3D Imaging for Endoscopes
One of the challenges presented by using endoscopes—those snake-like instruments used to view inside the human body—is making sense of what you see. Sometimes what you need is 3D information to identify and avoid important blood vessels, for instance, and up until now, to do this you needed to use endoscopes with special 3D optics. Unfortunately, the resolution wasn't great. Researchers from the Fraunhofer Institute for Microelectronic Circuits and Systems (IMS) have now developed a stereoscopic image sensor for endoscopes that provides clear, detailed 3D images to the medical professional using it. The researchers used a CMOS image sensor and placed a cylindrical microlens in front of each set of two vertical lines of photosensors. A superimposed lens with two apertures is then used to focus the light onto the microlenses. The end result is that this lens and microlens combination provides the CMOS sensor with two sets of image data, which are processed separately and then either projected on the screen or viewed using polarized glasses. The resulting endoscope is a mere 10 mm in diameter.
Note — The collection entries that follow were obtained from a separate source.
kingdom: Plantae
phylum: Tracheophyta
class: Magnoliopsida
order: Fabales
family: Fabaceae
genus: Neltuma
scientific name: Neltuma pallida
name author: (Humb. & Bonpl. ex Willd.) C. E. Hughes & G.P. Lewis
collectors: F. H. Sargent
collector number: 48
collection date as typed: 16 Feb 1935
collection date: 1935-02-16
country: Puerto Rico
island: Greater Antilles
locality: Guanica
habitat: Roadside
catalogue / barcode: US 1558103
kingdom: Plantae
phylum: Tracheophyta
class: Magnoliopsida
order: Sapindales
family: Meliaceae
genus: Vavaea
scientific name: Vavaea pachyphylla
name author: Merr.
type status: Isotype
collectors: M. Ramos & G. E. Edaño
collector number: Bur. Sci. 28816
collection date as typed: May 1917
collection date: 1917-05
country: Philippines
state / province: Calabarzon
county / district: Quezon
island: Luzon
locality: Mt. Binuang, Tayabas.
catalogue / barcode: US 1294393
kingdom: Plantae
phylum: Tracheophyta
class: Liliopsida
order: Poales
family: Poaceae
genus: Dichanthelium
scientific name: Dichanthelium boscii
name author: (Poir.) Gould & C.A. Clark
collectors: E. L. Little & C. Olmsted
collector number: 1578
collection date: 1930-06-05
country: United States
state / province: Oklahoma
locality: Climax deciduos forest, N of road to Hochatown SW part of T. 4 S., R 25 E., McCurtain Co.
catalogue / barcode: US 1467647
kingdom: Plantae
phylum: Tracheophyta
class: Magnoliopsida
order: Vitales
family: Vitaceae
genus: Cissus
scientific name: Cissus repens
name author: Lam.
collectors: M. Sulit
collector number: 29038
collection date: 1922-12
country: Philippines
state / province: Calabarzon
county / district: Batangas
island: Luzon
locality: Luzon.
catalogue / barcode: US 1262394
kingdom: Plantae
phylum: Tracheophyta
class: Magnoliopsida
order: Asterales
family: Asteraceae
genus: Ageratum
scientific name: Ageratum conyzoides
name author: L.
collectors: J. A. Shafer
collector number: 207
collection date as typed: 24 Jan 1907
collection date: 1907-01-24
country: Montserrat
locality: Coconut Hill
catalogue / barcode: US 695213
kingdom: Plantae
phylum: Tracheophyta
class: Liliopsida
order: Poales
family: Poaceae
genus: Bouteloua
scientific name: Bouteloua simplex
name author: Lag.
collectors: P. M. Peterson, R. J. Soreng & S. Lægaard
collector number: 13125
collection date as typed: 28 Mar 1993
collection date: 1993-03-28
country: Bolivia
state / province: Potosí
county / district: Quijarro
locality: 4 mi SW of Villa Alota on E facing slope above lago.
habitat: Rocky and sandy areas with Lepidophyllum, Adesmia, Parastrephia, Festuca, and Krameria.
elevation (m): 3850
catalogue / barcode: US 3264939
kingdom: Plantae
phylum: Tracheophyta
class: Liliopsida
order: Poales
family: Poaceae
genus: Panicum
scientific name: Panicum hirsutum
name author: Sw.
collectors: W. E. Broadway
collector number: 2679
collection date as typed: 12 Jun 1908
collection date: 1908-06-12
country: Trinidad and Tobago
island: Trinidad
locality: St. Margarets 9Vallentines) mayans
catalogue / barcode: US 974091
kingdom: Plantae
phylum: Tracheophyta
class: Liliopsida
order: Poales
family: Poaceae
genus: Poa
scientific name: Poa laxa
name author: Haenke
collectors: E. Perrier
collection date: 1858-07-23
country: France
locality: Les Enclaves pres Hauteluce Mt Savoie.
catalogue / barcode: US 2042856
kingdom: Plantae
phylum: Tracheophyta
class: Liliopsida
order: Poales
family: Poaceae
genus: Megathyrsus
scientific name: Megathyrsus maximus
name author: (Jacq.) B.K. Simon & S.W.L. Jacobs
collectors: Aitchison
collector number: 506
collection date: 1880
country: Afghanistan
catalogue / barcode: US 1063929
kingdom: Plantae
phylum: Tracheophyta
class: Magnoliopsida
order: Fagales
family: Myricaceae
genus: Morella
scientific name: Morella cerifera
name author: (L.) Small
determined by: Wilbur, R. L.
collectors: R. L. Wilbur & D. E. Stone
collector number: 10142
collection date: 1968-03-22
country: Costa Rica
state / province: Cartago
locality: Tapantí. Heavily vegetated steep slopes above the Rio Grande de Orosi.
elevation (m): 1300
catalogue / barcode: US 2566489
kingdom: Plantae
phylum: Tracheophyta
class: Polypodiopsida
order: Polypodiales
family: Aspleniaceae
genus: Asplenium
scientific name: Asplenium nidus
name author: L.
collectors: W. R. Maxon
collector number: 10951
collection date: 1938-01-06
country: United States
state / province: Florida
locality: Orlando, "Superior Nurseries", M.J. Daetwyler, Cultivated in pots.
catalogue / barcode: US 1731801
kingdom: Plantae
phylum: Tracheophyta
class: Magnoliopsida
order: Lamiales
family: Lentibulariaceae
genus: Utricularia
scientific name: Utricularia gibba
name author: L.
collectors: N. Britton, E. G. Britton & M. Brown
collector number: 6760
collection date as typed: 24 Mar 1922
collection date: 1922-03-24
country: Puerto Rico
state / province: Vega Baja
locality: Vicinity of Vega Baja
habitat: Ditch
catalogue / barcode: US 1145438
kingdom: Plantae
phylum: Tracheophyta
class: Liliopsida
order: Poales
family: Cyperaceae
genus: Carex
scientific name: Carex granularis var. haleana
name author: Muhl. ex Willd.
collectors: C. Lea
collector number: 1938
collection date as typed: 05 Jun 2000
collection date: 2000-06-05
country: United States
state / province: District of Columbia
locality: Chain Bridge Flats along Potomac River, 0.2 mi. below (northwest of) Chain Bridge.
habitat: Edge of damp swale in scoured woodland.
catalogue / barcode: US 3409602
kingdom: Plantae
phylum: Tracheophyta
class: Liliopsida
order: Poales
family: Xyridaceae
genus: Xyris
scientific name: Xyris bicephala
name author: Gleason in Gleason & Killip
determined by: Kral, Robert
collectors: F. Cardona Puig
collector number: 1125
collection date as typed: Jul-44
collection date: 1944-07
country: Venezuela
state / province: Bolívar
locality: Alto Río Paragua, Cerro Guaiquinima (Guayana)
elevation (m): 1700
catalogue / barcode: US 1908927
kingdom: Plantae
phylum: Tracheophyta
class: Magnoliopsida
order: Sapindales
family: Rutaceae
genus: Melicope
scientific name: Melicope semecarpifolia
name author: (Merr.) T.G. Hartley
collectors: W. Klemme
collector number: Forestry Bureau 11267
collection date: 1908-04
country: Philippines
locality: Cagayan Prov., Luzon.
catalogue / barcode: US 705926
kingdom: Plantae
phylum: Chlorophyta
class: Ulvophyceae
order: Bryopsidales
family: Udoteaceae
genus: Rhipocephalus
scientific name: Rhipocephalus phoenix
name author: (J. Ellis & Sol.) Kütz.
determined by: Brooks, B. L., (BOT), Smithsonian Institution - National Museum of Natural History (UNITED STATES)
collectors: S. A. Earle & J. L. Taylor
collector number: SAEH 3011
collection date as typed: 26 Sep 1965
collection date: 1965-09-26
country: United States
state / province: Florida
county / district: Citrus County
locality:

Adding Smarts to the Petri Dish
The humble Petri dish, that shallow cylindrical lidded dish so useful for culturing cells, has gotten a makeover. Engineers at the California Institute of Technology have shrunk it down, popped a commercially available image sensor chip into it, and then attached a smart phone (acting as a light source) and some Lego to create a prototype lens-free microscopy imaging platform. If it seems like a lot of work to watch bacteria grow, consider the fact that the platform enables researchers to monitor cell growth in real time and without having to remove the device (named the ePetri) from its incubator. So, better data, more data, automation of a labor-intensive task, and reduced risk of contamination. Not too shabby, right?